Maybe Miguel does have the right approach. Maybe history will prove me wrong. (It’s difficult for me to ignore the past 25 years of computing, though.)

I’m sympathetic to that point of view (try running Adobe’s so-called “Flash Player for Linux” on anything more exotic than 32-bit x86 Linux, for example), but I see the third option as somewhat impractical.

Doesn’t making any technology more widely available increase its viability? Adobe, for example, certainly beats the Big Drum of So-Called Linux Compatibility when promoting Flash over other proprietary technologies.

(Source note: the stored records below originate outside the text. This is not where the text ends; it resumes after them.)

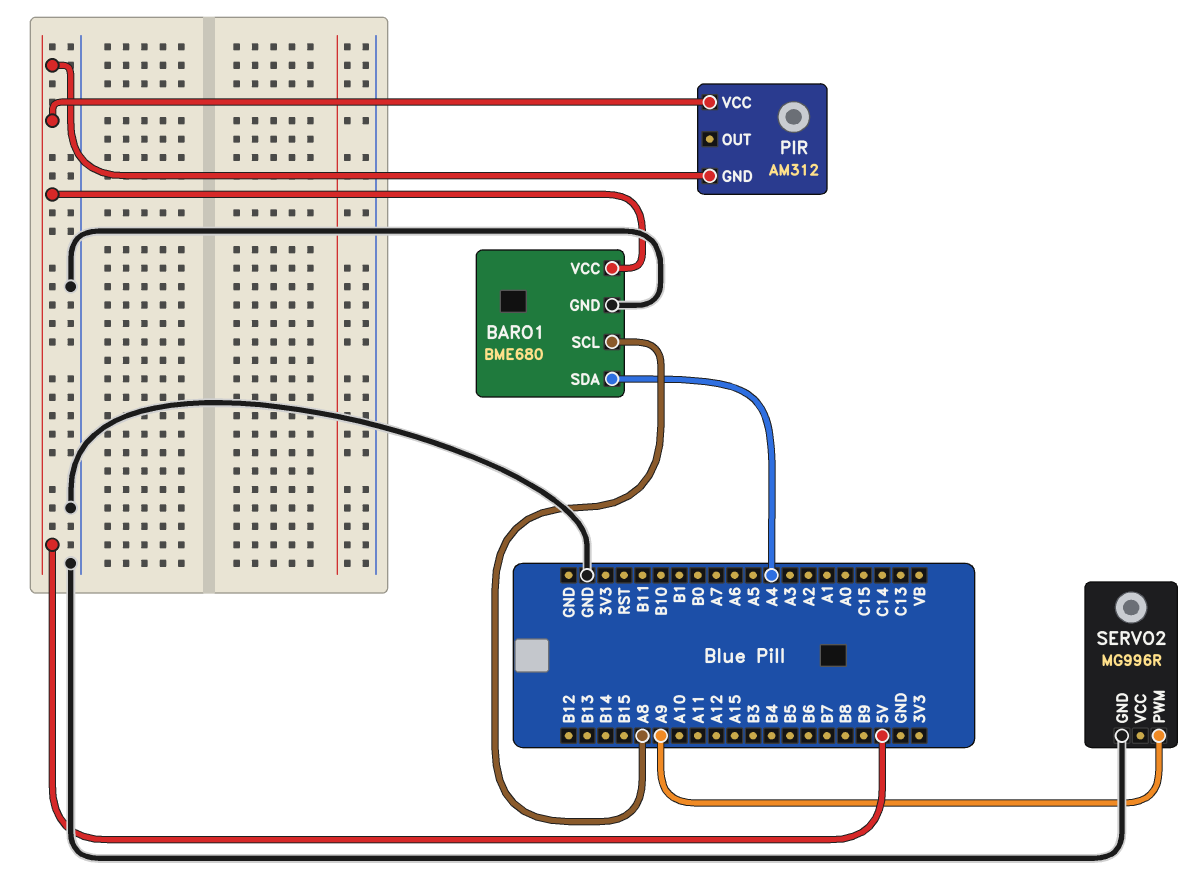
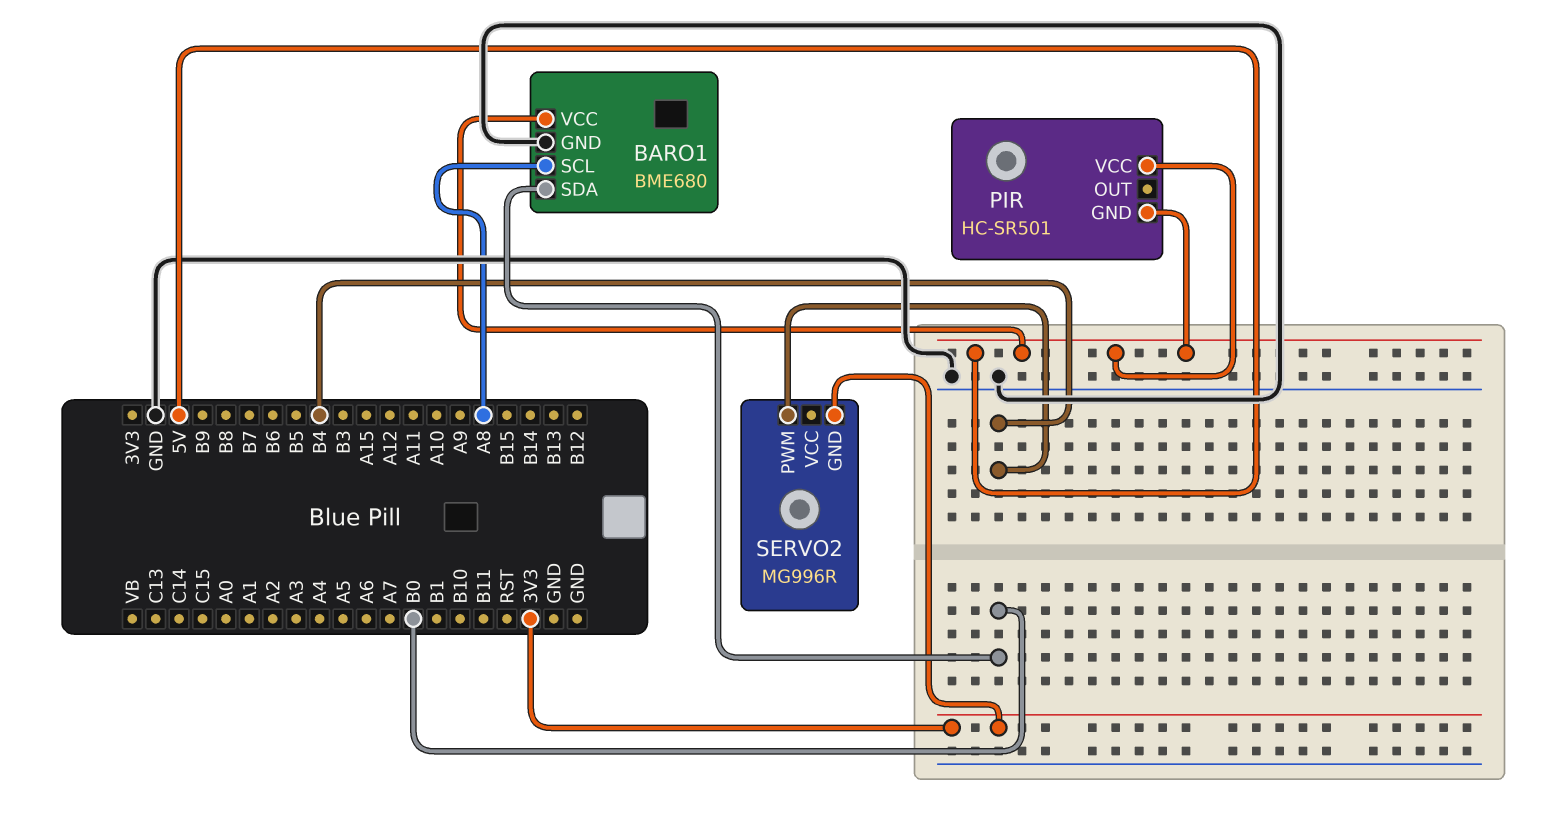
BARO1 pin SDA: A4 -> B0
PIR: AM312 -> HC-SR501
SERVO2 pin GND: GND -> 3V3
SERVO2 pin PWM: A9 -> B4

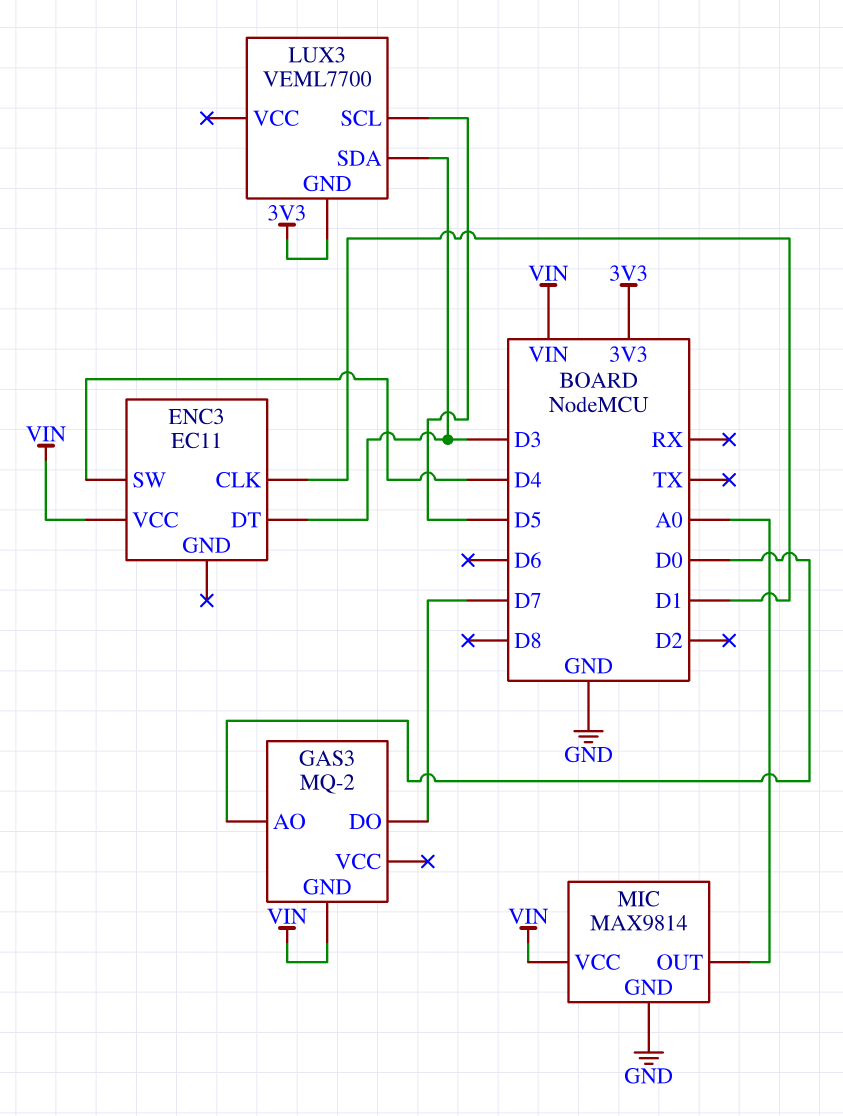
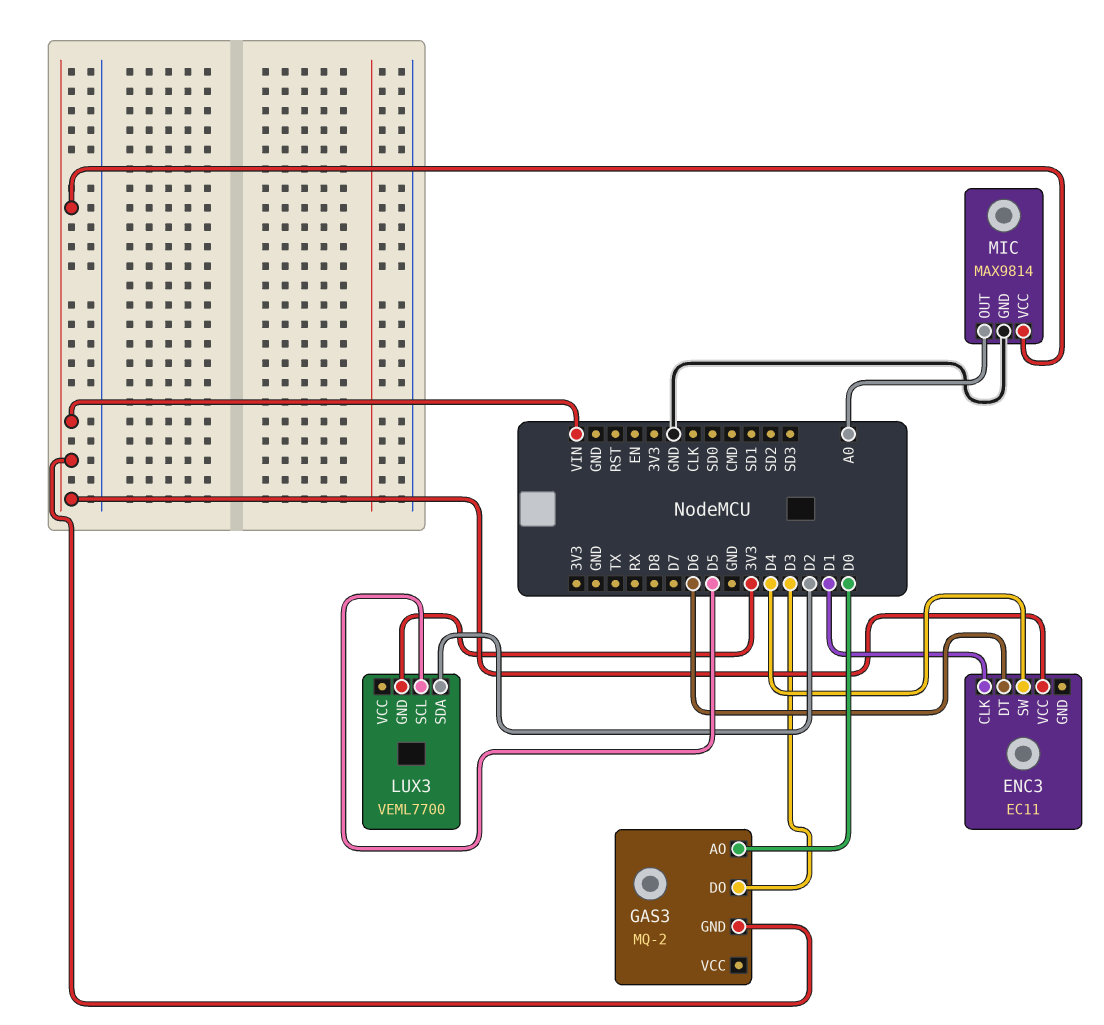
ENC3 pin DT: D3 -> D6
GAS3 pin DO: D7 -> D3
LUX3 pin SDA: D3 -> D2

Microsoft seems pretty pleased with itself that it’s figured out that cross-platform means something slightly more than “runs on multiple flavors of Windows Vista”. I take that as evidence that a certain degree of platform independence is strategically important at least as marketing copy.

I’m not sure that making the life of the marketing department of a convicted monopolist which just loves to embrace, extend, and extinguish competition is the best way to spread freedom through software. Imagine if Netscape had decided that the best way to stay relevant in 2000 was to create a clone of IE 4 instead of restarting and creating Mozilla.

Imagine building a Free word processor that read .doc files and not ODF.